Exercise brief:
Go through the data line by line and count the lines that hold "wash". Reply with the total only.

Start of Supplied material

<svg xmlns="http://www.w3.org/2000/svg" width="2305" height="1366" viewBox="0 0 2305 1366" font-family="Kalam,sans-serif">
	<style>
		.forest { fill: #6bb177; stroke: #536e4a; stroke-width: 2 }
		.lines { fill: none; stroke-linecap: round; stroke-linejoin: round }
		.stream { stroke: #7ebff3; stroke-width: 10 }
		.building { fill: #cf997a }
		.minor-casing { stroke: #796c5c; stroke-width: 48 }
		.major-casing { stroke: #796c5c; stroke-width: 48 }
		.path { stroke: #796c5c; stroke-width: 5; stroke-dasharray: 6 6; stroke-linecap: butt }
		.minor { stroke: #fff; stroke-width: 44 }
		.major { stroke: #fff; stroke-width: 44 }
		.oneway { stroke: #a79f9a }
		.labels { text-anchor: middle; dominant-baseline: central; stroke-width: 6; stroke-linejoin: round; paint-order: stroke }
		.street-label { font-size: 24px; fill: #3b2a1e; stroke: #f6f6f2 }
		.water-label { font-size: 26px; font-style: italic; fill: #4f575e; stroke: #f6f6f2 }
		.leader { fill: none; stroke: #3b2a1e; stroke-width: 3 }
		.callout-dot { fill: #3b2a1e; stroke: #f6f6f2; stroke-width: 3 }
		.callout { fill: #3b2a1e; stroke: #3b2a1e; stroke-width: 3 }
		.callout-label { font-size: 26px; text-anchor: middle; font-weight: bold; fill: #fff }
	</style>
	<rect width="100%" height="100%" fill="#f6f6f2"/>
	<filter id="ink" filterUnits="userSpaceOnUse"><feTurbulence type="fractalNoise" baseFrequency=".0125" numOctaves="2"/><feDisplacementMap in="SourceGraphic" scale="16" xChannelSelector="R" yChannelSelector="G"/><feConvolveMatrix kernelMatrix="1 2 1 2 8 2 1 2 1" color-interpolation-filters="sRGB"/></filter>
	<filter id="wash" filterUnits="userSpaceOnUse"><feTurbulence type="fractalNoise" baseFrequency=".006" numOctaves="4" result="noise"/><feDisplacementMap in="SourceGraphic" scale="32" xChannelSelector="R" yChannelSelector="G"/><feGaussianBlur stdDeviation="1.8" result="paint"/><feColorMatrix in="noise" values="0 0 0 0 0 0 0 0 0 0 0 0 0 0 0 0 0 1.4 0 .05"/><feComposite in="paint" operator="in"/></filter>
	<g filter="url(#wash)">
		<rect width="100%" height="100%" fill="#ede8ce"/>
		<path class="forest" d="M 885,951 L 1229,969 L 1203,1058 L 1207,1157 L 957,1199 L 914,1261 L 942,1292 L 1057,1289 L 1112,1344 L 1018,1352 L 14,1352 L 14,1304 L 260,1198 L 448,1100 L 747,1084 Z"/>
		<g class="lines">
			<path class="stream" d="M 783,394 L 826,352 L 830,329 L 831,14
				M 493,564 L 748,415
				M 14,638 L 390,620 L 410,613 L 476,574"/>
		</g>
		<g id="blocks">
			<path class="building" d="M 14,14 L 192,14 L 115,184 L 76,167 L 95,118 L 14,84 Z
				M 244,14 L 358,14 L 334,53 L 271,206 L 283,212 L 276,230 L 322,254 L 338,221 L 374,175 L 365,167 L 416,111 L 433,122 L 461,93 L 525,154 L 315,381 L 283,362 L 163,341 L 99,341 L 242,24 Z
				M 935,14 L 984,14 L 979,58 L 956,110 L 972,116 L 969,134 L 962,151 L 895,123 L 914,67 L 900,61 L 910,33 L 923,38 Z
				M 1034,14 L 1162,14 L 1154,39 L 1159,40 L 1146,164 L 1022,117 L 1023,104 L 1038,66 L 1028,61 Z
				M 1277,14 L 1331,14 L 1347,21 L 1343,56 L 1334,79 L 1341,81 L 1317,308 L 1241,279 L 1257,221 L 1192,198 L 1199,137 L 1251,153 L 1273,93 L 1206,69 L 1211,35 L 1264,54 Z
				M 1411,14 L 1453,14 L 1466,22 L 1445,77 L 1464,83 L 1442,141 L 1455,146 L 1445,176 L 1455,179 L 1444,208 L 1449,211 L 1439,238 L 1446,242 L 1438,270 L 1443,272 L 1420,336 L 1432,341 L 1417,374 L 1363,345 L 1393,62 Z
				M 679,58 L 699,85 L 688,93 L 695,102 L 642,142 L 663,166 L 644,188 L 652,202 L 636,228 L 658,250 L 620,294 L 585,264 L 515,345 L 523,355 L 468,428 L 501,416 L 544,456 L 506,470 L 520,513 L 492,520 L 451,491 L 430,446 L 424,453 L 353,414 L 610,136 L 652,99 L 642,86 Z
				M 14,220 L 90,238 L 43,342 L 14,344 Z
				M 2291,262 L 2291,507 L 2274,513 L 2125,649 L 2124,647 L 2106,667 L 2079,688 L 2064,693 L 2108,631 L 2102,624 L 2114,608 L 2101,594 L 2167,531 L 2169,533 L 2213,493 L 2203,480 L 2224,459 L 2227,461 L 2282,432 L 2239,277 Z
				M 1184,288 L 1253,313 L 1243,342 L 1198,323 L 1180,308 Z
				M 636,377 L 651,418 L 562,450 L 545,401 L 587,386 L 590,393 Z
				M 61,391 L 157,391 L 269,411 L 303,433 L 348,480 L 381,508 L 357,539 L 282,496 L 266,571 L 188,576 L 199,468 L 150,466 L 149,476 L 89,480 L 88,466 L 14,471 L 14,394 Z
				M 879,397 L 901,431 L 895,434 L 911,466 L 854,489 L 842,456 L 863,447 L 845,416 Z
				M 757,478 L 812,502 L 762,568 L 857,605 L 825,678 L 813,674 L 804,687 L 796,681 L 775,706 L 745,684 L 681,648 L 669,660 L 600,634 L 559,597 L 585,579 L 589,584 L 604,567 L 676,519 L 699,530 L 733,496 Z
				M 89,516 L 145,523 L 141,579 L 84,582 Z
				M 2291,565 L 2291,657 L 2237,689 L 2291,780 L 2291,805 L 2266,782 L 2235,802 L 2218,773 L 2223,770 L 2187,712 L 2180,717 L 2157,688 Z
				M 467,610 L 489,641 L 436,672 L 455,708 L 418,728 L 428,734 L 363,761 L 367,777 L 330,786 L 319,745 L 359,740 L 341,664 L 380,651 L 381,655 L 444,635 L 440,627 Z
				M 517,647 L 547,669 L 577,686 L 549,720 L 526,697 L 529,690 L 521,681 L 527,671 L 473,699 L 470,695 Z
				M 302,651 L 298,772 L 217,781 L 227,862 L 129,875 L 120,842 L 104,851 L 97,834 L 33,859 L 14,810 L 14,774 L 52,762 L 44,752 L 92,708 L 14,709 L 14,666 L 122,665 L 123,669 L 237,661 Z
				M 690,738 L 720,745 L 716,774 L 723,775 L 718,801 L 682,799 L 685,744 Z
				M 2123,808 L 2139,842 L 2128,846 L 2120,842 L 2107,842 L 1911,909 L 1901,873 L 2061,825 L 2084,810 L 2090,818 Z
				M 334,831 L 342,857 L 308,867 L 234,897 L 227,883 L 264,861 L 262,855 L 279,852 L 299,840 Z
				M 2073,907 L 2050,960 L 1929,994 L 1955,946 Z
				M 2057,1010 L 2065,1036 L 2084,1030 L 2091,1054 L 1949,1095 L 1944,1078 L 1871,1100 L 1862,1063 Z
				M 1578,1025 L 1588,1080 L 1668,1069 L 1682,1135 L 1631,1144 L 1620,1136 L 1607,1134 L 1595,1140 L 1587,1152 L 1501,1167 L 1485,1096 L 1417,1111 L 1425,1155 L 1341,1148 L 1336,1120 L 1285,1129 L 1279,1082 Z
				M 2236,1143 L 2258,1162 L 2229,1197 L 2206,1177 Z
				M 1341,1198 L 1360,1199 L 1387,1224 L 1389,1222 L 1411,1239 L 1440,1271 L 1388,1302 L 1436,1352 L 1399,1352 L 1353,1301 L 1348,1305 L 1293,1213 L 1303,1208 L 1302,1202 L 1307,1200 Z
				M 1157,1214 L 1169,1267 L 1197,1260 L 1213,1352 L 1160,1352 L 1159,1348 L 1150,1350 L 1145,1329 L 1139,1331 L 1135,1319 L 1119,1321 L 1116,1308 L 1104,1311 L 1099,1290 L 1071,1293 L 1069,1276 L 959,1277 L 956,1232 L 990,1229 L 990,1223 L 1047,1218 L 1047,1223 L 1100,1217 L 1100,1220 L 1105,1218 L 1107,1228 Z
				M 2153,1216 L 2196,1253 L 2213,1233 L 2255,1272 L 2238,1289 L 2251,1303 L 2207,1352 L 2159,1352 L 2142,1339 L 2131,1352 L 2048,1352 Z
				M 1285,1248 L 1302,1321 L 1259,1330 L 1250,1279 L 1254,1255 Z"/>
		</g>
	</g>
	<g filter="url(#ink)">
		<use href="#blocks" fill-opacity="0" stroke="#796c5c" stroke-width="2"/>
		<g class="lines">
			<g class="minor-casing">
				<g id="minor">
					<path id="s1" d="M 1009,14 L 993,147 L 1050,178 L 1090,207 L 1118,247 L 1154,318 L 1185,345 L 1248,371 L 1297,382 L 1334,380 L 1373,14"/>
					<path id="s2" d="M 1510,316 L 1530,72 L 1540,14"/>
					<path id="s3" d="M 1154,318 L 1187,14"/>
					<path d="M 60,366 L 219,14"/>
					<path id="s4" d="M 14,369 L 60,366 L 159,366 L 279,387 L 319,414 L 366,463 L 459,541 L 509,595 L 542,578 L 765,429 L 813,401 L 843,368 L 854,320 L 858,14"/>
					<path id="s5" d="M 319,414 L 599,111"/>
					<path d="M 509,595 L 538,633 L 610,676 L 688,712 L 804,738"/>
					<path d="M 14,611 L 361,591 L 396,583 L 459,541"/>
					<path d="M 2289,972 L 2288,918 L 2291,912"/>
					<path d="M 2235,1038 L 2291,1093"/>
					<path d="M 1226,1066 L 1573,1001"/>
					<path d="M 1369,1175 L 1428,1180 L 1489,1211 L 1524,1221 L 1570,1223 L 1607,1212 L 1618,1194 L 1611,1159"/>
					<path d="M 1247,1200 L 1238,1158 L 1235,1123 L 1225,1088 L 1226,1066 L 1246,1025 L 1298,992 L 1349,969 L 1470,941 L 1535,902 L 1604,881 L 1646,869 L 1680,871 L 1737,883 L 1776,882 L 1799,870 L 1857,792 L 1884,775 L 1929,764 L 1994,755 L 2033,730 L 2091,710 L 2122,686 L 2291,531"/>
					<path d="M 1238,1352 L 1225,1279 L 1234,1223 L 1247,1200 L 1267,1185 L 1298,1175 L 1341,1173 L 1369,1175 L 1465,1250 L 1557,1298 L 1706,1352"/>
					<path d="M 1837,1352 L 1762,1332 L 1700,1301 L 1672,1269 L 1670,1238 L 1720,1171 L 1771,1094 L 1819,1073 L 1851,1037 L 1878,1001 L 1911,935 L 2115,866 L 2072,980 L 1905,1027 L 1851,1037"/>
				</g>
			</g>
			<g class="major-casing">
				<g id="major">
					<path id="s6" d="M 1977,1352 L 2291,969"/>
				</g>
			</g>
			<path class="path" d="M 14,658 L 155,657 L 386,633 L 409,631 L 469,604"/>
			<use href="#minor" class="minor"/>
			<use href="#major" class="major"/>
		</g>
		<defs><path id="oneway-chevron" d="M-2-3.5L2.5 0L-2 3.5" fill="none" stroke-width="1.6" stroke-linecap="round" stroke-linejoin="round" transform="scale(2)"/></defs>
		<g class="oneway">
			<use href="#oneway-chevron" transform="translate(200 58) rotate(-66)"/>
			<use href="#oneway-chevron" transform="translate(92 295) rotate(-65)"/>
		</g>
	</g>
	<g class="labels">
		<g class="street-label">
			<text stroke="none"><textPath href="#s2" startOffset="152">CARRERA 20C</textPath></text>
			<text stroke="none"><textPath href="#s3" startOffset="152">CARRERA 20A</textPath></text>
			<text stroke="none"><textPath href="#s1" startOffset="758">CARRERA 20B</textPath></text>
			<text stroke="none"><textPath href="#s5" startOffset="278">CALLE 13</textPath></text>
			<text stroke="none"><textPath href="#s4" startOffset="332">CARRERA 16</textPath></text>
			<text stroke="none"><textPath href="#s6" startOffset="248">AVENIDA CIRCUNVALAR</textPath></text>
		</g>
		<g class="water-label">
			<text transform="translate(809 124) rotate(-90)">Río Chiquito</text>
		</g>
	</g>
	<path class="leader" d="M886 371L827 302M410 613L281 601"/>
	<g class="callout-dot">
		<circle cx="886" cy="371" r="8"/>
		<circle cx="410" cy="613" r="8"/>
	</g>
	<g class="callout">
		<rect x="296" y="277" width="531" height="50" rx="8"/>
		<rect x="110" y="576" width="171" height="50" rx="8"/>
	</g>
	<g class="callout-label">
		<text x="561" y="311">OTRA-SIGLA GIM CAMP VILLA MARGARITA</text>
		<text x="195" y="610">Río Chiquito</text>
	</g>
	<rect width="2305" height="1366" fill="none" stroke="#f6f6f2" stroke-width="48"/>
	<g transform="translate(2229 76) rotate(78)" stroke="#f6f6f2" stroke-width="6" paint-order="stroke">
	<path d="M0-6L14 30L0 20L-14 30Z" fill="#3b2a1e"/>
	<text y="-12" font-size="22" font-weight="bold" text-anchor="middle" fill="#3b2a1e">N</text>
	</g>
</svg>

End of Supplied material

Written response:
2